Пушкин - Иона Ризнич
А Пушкин относился в то время к своему дару крайне легкомысленно и даже выкинул столь поразившее всех выражение «дым столетий» из окончательной редакции стихотворения.
Это его легкомыслие сильно огорчало арзамасцев, которые часто ругали Пушкина за леность и его глупые, почти детские выходки. «Праздная леность, как грозный истребитель всего прекрасного и всякого таланта, парит над Пушкиным…», – сокрушался Андрей Иванович Тургенев. «Не худо бы Сверчка запереть в Геттинген и кормить года три молочным супом и логикою. Из него ничего не будет путного, если он сам не захочет; потомство не отличит его от двух его однофамильцев, если он забудет, что для поэта и человека должно быть потомство». «… Как ни велик талант Сверчка, он его промотает, если… Но да спасут его музы и молитвы наши!», – вторил ему Константин Николаевич Батюшков. Ну, а юный Пушкин только отшучивался: «Поэма никогда не стоит улыбки сладострастных уст», – отвечал он и очертя голову бросался ухаживать за очередной светской кокеткой.

▸ Фрагмент данных:
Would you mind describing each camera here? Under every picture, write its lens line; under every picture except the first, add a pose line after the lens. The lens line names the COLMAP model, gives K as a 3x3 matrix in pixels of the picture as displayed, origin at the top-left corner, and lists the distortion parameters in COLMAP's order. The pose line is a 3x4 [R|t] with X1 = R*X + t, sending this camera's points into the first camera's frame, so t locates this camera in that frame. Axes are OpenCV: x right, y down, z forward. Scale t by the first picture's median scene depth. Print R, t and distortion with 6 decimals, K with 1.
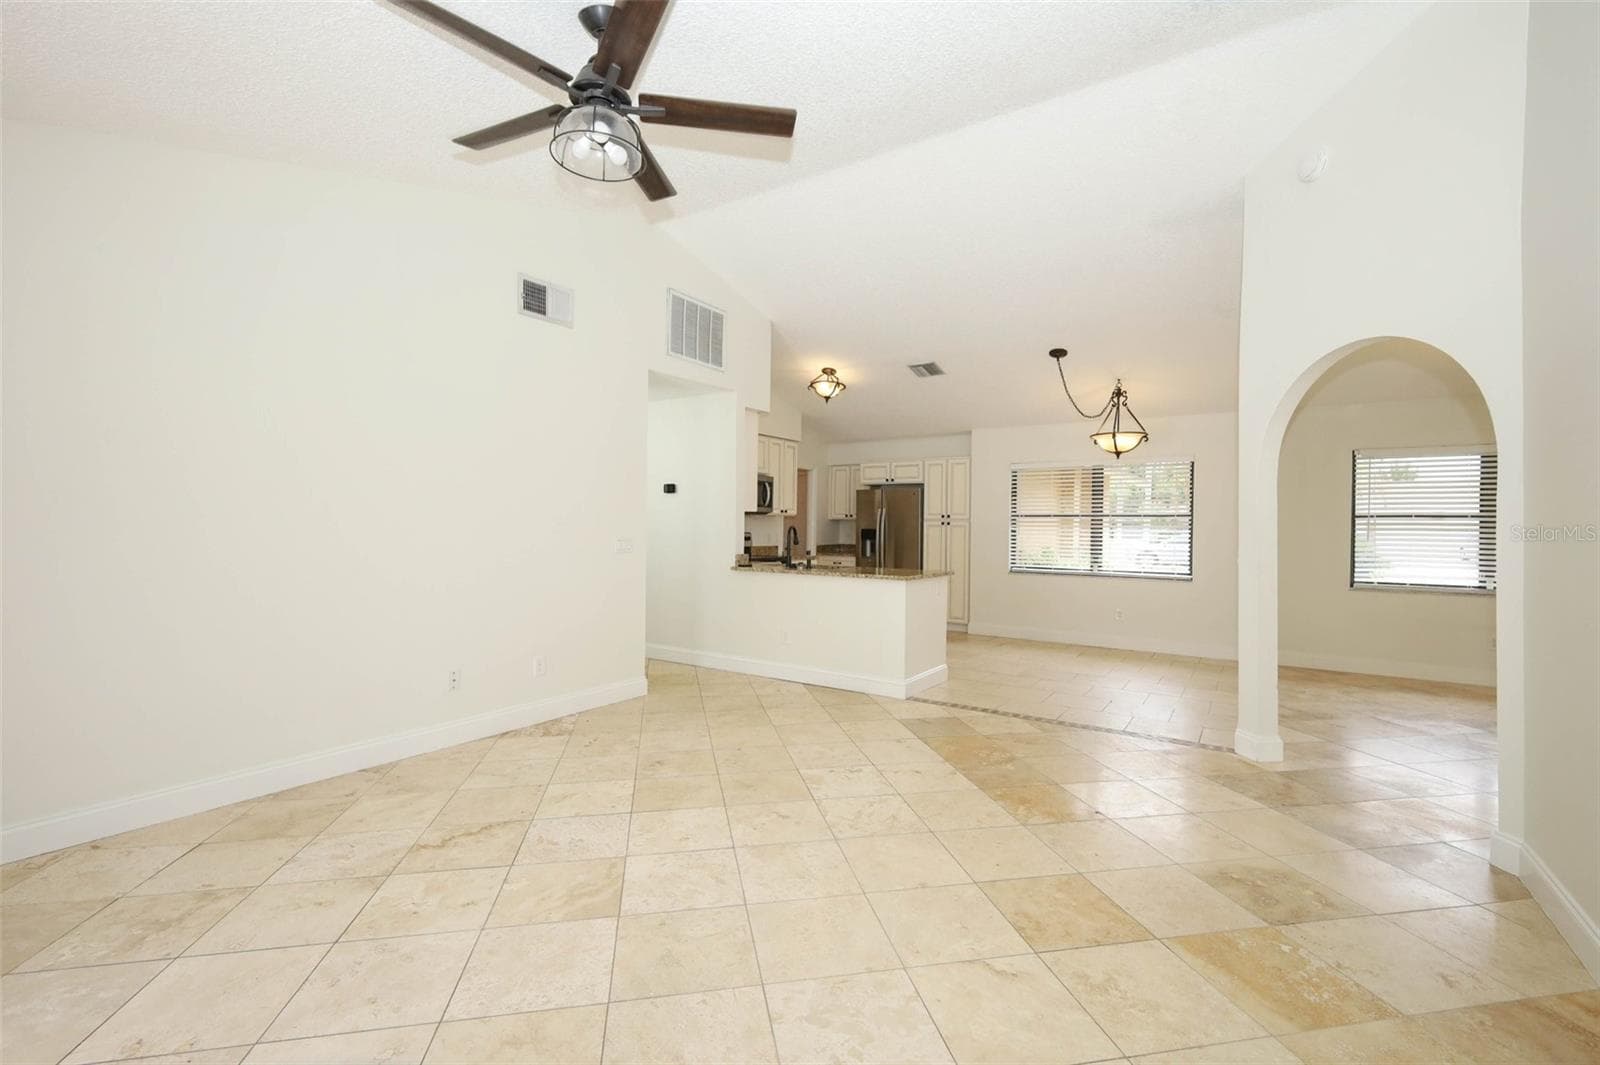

▸ Задание A: Кто в тексте о Пушкине сокрушался, что над Пушкиным парит праздная леность?
▸ Задание B: Перепишите отрезок текста о Пушкине от слов «Пушкин - Иона» до слов «окончательной редакции стихотворения.» включительно, поменяв «легкомысленно» на «беспечно».

▸ Ответ A: Андрей Иванович Тургенев.

▸ Ответ B:
Пушкин - Иона Ризнич
А Пушкин относился в то время к своему дару крайне беспечно и даже выкинул столь поразившее всех выражение «дым столетий» из окончательной редакции стихотворения.